§ **What this task involves**
Please write out the lines below word for word, leaving the pictures out of your answer.
[Opening Recorded data section]
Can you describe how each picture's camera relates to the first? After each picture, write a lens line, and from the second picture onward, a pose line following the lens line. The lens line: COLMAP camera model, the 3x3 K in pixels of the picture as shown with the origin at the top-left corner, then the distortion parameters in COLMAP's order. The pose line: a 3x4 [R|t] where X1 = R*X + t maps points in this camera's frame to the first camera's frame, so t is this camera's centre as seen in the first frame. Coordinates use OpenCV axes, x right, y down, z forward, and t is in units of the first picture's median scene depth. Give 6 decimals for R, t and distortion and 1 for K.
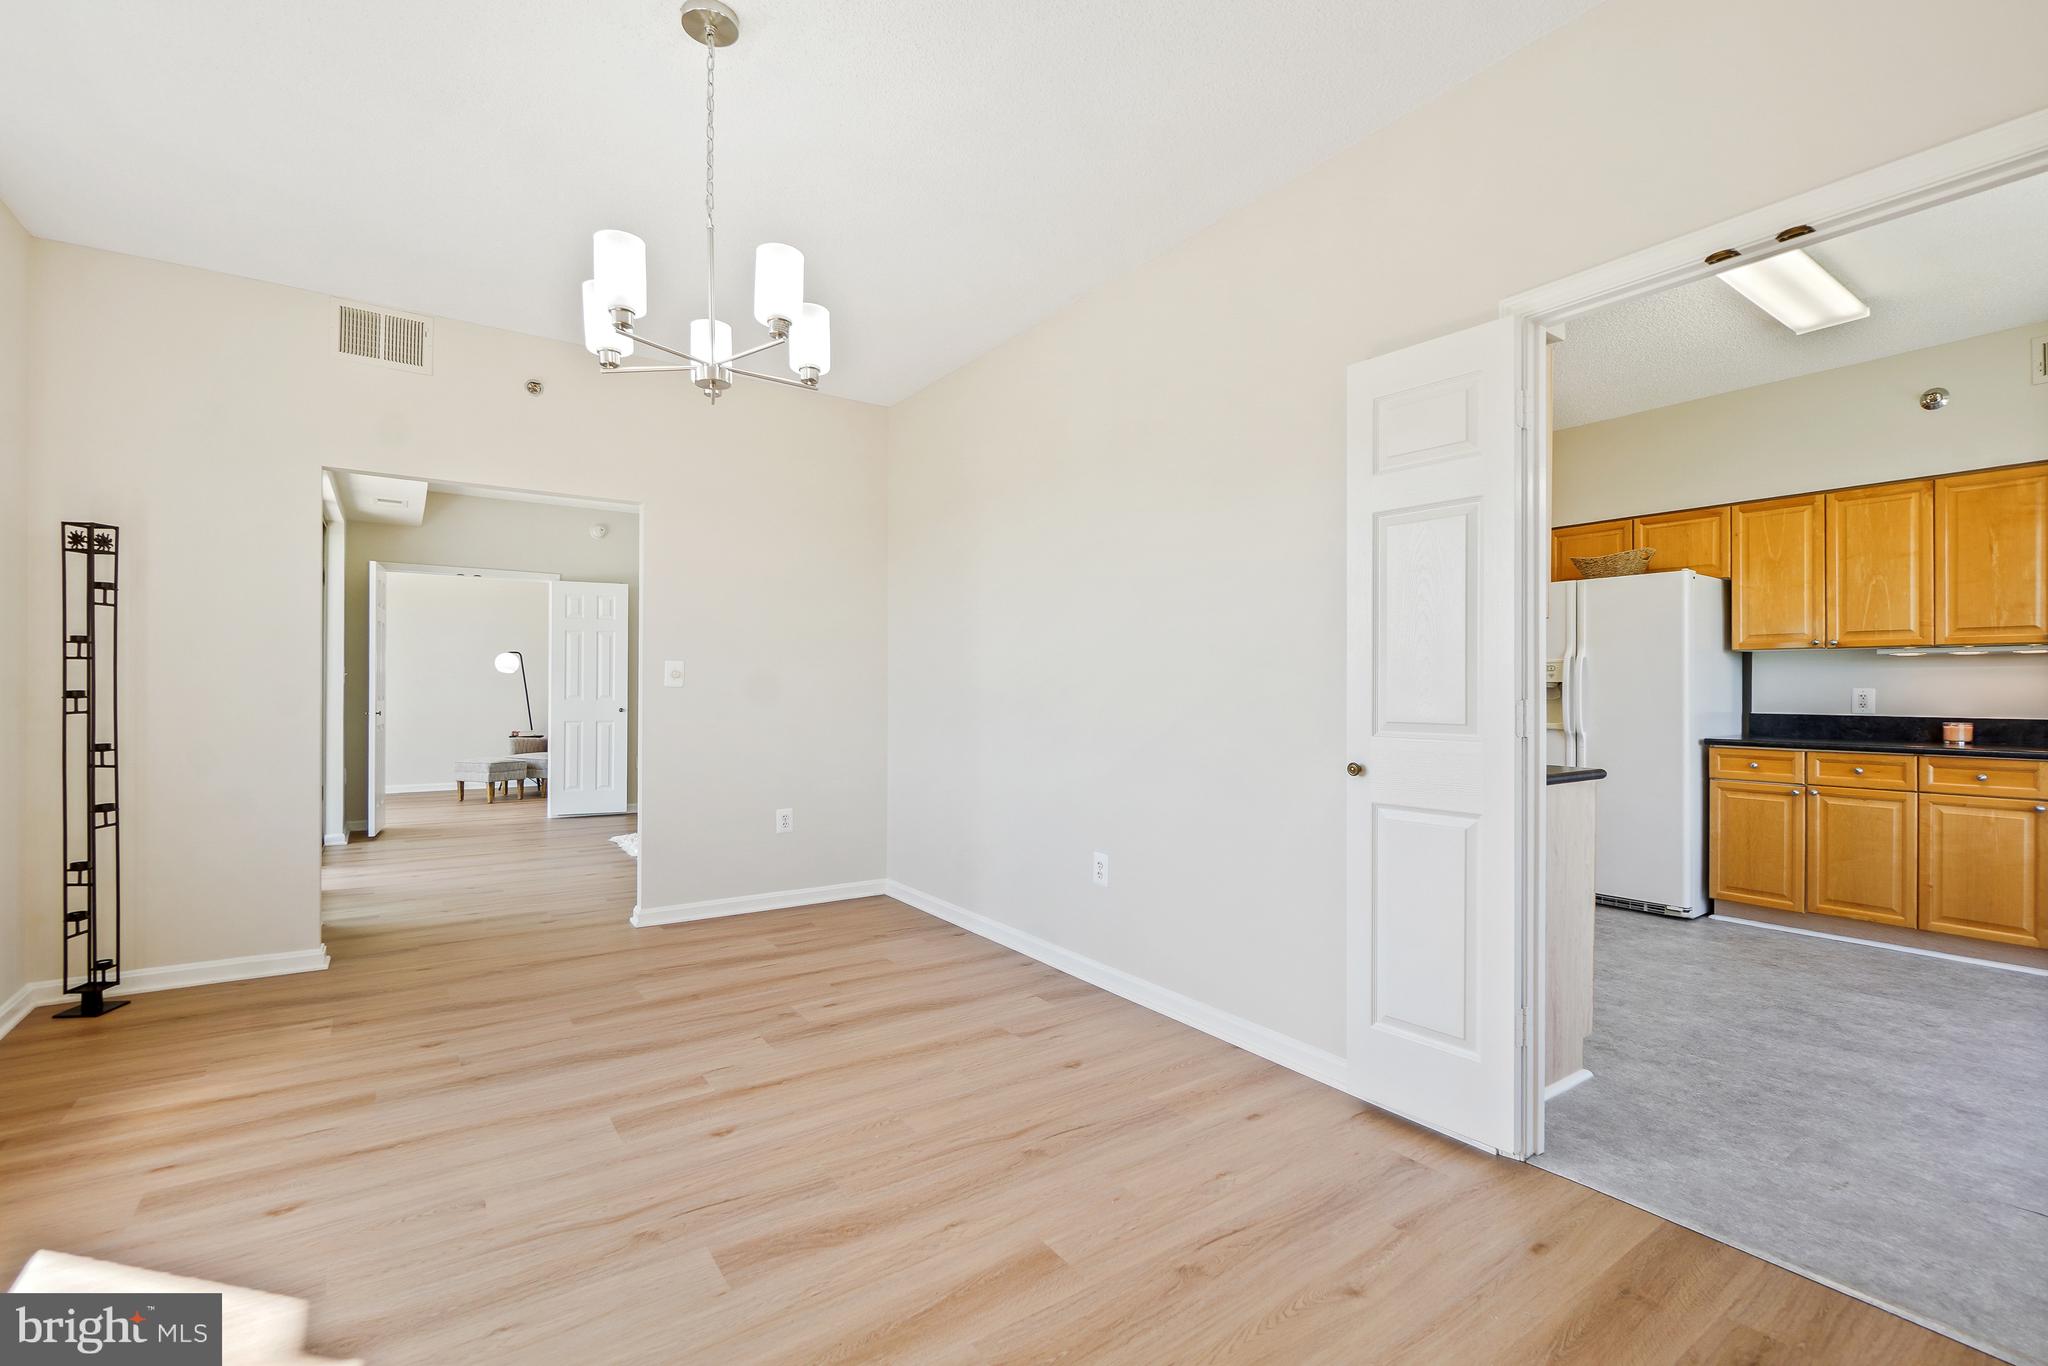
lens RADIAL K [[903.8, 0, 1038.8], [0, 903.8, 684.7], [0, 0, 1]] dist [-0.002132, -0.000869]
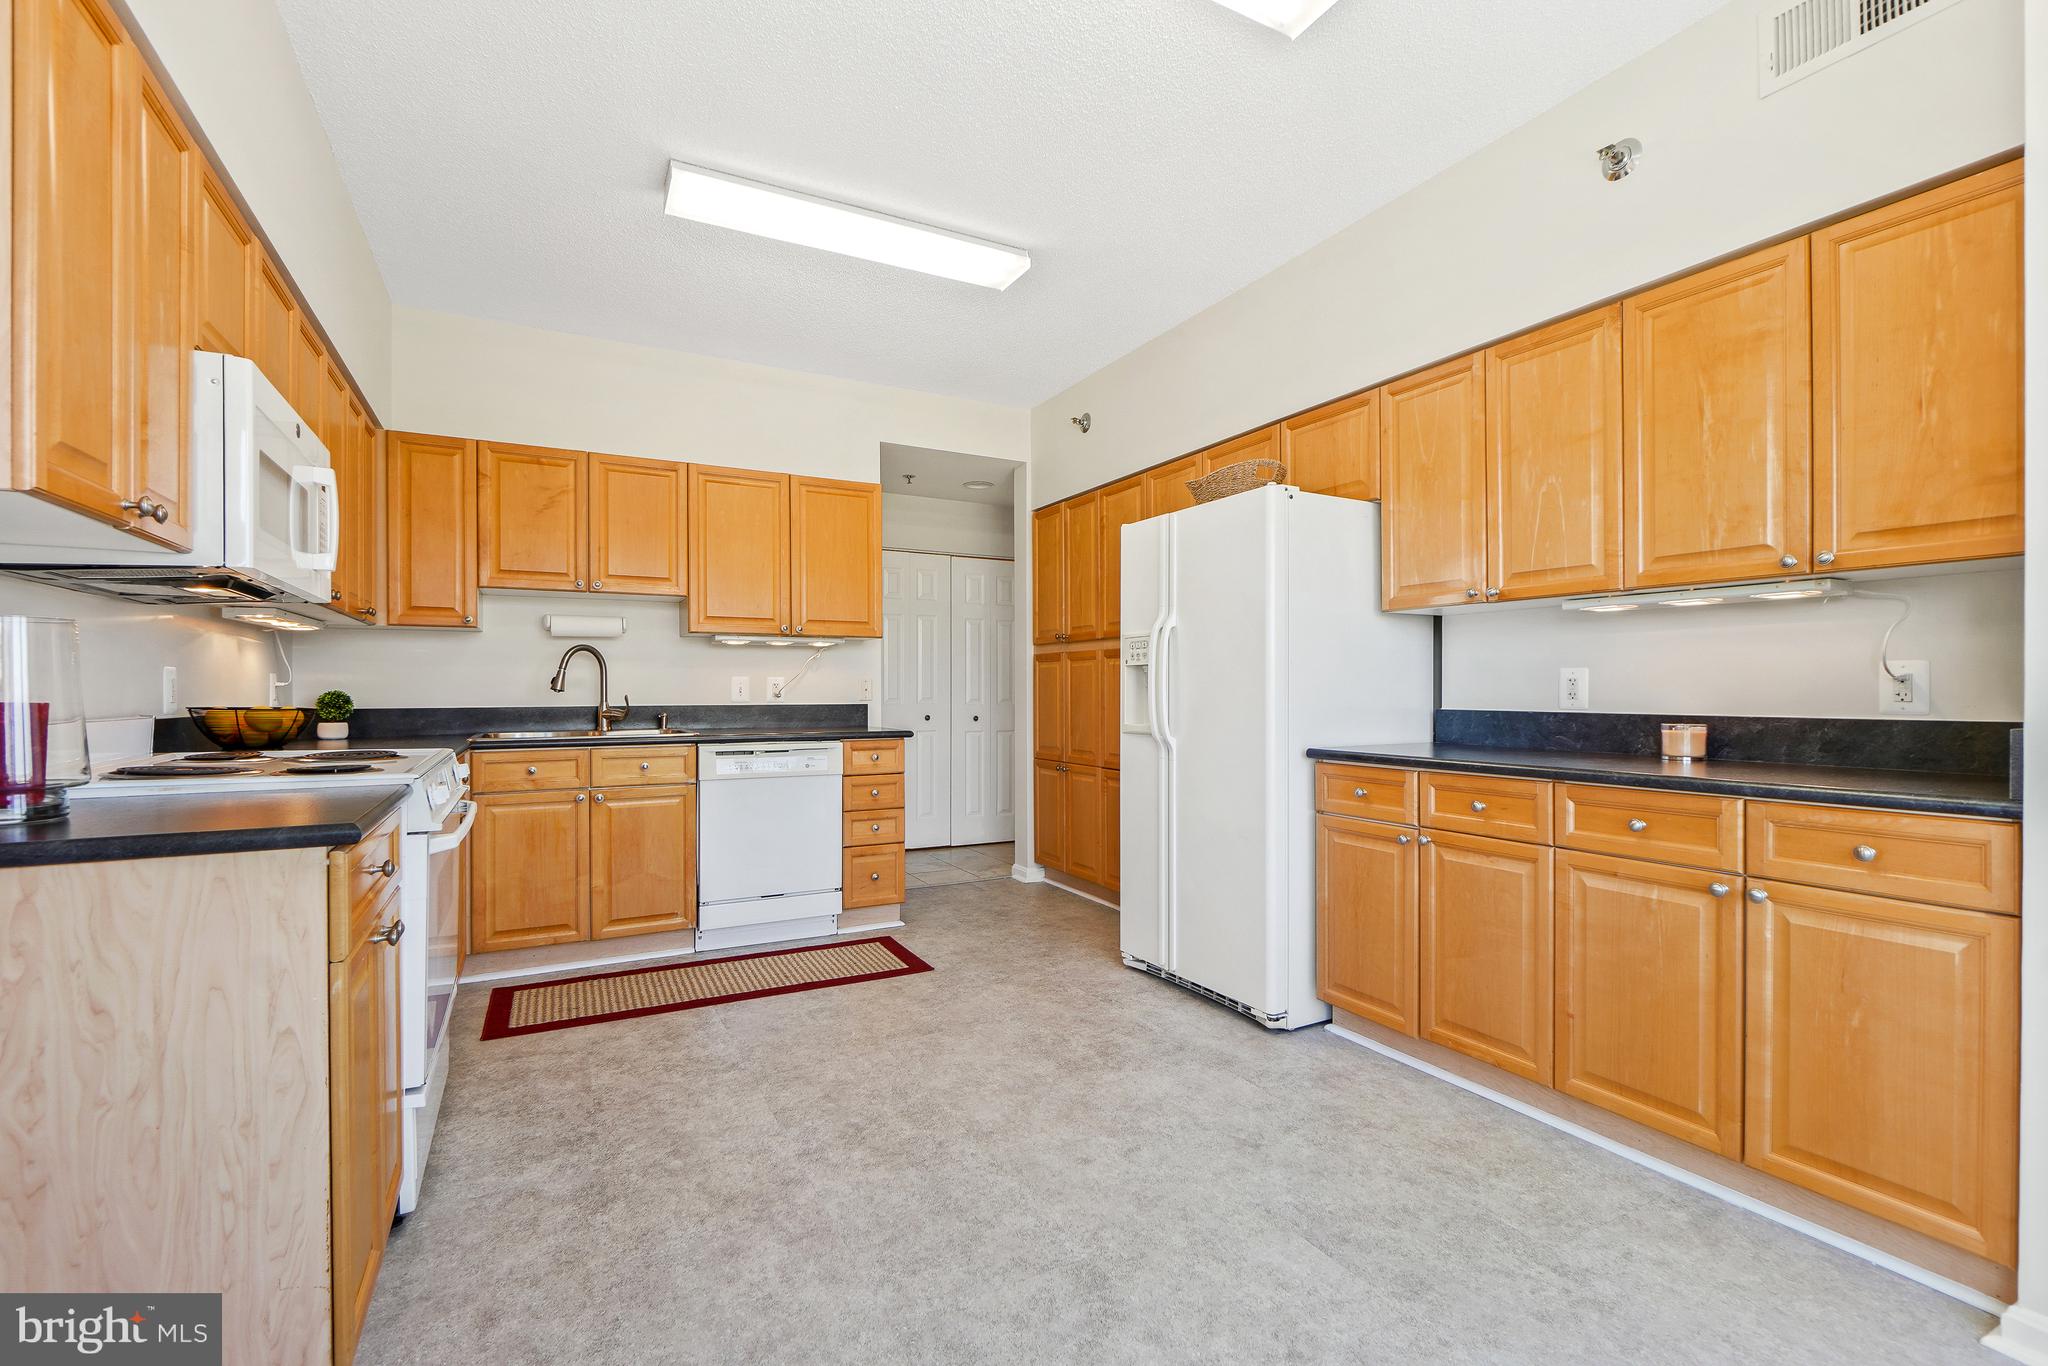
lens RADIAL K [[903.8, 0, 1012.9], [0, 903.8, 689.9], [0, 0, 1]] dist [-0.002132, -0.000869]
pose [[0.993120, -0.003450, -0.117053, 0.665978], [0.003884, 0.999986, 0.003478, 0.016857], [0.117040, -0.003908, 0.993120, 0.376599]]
[Closing Recorded data section]
§ **Response to this exercise**
Can you describe how each picture's camera relates to the first? After each picture, write a lens line, and from the second picture onward, a pose line following the lens line. The lens line: COLMAP camera model, the 3x3 K in pixels of the picture as shown with the origin at the top-left corner, then the distortion parameters in COLMAP's order. The pose line: a 3x4 [R|t] where X1 = R*X + t maps points in this camera's frame to the first camera's frame, so t is this camera's centre as seen in the first frame. Coordinates use OpenCV axes, x right, y down, z forward, and t is in units of the first picture's median scene depth. Give 6 decimals for R, t and distortion and 1 for K.
lens RADIAL K [[903.8, 0, 1038.8], [0, 903.8, 684.7], [0, 0, 1]] dist [-0.002132, -0.000869]
lens RADIAL K [[903.8, 0, 1012.9], [0, 903.8, 689.9], [0, 0, 1]] dist [-0.002132, -0.000869]
pose [[0.993120, -0.003450, -0.117053, 0.665978], [0.003884, 0.999986, 0.003478, 0.016857], [0.117040, -0.003908, 0.993120, 0.376599]]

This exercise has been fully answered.